= Peter Kaczorowski =

American theatrical lighting designer (born 1956)

Peter Kaczorowski (born 1956) is an American theatrical lighting designer.

Kaczorowski was born in Buffalo, New York. He is credited with lighting designs for Broadway and off-Broadway shows, as well extensive work in opera. He has been nominated five times for Tony Awards and won the Tony Award for Best Lighting Design for The Producers and the Drama Desk Award for Outstanding Lighting Design for Contact. He is also the recipient of Outer Critics, Drama-Logue, Ovation and Hewes design awards. He was nominated in 2012 for the Tony Award for Best Lighting Design of a Play for The Road to Mecca.

He has more than 50 Broadway plays and musicals to his credit including Beautiful: The Carole King Musical, No Man's Land/Waiting for Godot in rep, Love Letters, The Country House, The Assembled Parties, Nice Work If You Can Get It, Venus in Fur, Wit, Anything Goes, A View From the Bridge, The Pajama Game, Seascape, Who's Afraid of Virginia Woolf?, Wonderful Town, Anna in the Tropics, and revivals of The Music Man and Kiss Me, Kate.

His recent off-Broadway work includes Dada Woof Papa Hot (Lincoln Center Theater), Ripcord (Manhattan Theater Club), How I Learned to Drive for 2nd Stage, Twelfth Night, All's Well, Measure for Measure (Delacorte), School For Lies at CSC, Russian Transport and The Spoils for the New Group, and The Brother/Sister Trilogy at the Public. He continues to work for Lincoln Center Theater, NYSF, MTC, CTG, Encores! and Playwrights Horizons as well as for most leading regional theatres in the US.

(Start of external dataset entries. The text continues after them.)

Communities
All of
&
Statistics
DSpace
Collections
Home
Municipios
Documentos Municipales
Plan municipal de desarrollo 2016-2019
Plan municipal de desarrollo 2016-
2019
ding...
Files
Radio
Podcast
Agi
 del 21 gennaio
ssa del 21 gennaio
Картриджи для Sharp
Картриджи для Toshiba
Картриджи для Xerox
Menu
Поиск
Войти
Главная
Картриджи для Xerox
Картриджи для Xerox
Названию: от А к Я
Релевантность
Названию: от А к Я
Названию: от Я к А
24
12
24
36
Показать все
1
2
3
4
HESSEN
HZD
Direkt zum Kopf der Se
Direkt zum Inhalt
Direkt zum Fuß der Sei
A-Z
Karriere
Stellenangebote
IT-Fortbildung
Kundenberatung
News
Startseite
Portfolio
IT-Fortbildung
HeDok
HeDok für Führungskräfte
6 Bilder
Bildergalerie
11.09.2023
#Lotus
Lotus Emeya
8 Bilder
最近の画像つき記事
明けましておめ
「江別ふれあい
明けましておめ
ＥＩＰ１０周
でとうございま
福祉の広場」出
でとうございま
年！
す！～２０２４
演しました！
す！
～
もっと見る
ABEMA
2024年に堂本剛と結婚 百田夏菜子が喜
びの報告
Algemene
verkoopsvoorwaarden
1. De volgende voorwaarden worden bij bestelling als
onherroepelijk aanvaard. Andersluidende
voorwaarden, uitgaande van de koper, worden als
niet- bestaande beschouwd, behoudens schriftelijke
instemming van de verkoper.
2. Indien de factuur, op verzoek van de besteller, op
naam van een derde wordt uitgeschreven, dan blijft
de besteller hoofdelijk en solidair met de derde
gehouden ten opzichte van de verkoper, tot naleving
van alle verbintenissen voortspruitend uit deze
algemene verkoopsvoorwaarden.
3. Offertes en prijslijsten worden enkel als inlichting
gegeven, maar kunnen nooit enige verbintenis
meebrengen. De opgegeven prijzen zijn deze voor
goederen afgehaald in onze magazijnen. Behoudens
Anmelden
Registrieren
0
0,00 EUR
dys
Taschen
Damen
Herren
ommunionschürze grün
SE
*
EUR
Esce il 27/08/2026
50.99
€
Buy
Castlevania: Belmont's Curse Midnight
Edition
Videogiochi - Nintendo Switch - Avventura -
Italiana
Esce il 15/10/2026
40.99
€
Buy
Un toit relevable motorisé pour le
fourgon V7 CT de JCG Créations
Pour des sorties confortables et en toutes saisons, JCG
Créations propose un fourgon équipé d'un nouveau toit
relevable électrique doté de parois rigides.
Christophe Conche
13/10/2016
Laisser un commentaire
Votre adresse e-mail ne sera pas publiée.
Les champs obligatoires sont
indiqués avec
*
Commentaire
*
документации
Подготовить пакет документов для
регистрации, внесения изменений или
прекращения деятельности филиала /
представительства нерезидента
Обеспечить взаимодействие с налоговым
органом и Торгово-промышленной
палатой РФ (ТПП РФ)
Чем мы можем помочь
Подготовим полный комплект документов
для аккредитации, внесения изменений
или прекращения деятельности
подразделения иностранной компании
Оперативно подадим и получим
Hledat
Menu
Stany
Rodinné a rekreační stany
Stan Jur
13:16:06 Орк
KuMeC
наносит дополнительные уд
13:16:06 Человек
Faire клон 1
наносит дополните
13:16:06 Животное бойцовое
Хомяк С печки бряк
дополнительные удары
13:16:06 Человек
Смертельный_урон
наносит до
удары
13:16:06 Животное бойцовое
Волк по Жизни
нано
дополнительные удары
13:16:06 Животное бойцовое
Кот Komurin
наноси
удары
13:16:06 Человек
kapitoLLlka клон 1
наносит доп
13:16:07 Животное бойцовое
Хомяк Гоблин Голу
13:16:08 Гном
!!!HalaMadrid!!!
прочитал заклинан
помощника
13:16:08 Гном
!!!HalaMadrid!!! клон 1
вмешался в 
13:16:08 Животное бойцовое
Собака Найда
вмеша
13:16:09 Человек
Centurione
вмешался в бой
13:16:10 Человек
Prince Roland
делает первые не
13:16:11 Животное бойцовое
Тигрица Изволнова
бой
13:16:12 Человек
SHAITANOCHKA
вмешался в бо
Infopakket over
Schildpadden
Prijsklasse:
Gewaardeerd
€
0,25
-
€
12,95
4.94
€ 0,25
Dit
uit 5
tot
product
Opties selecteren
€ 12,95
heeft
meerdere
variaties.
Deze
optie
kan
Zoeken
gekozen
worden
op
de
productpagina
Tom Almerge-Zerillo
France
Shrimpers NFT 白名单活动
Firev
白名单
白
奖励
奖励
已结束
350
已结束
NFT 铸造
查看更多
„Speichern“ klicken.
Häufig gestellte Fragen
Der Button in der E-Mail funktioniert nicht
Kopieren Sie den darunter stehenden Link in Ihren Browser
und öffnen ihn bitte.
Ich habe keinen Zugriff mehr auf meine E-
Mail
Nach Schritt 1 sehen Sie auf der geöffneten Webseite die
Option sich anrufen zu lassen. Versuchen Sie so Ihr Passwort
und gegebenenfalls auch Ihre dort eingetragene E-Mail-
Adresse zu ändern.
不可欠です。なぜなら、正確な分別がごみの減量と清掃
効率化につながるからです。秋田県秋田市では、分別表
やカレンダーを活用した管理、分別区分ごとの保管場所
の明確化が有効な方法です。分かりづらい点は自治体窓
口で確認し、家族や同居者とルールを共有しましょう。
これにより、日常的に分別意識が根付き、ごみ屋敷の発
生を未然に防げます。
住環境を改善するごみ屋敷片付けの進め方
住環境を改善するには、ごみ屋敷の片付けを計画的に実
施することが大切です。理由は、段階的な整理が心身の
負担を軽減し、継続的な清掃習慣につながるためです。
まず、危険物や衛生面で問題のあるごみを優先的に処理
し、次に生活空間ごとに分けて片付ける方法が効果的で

His opera work includes productions at the Metropolitan Opera, New York City Opera, LAMCO, San Francisco Opera, Houston Grand Opera, Santa Fe, Seattle, and Opera Theatre of St. Louis. Outside of the US he has worked at the Royal Opera, Scottish Opera, Opera/North, Bonn, Maggio Festival Florence, L'Arena di Verona, Teatrolirico di Cagliari, La Fenice, Teatro Sao Carlos Lisbon.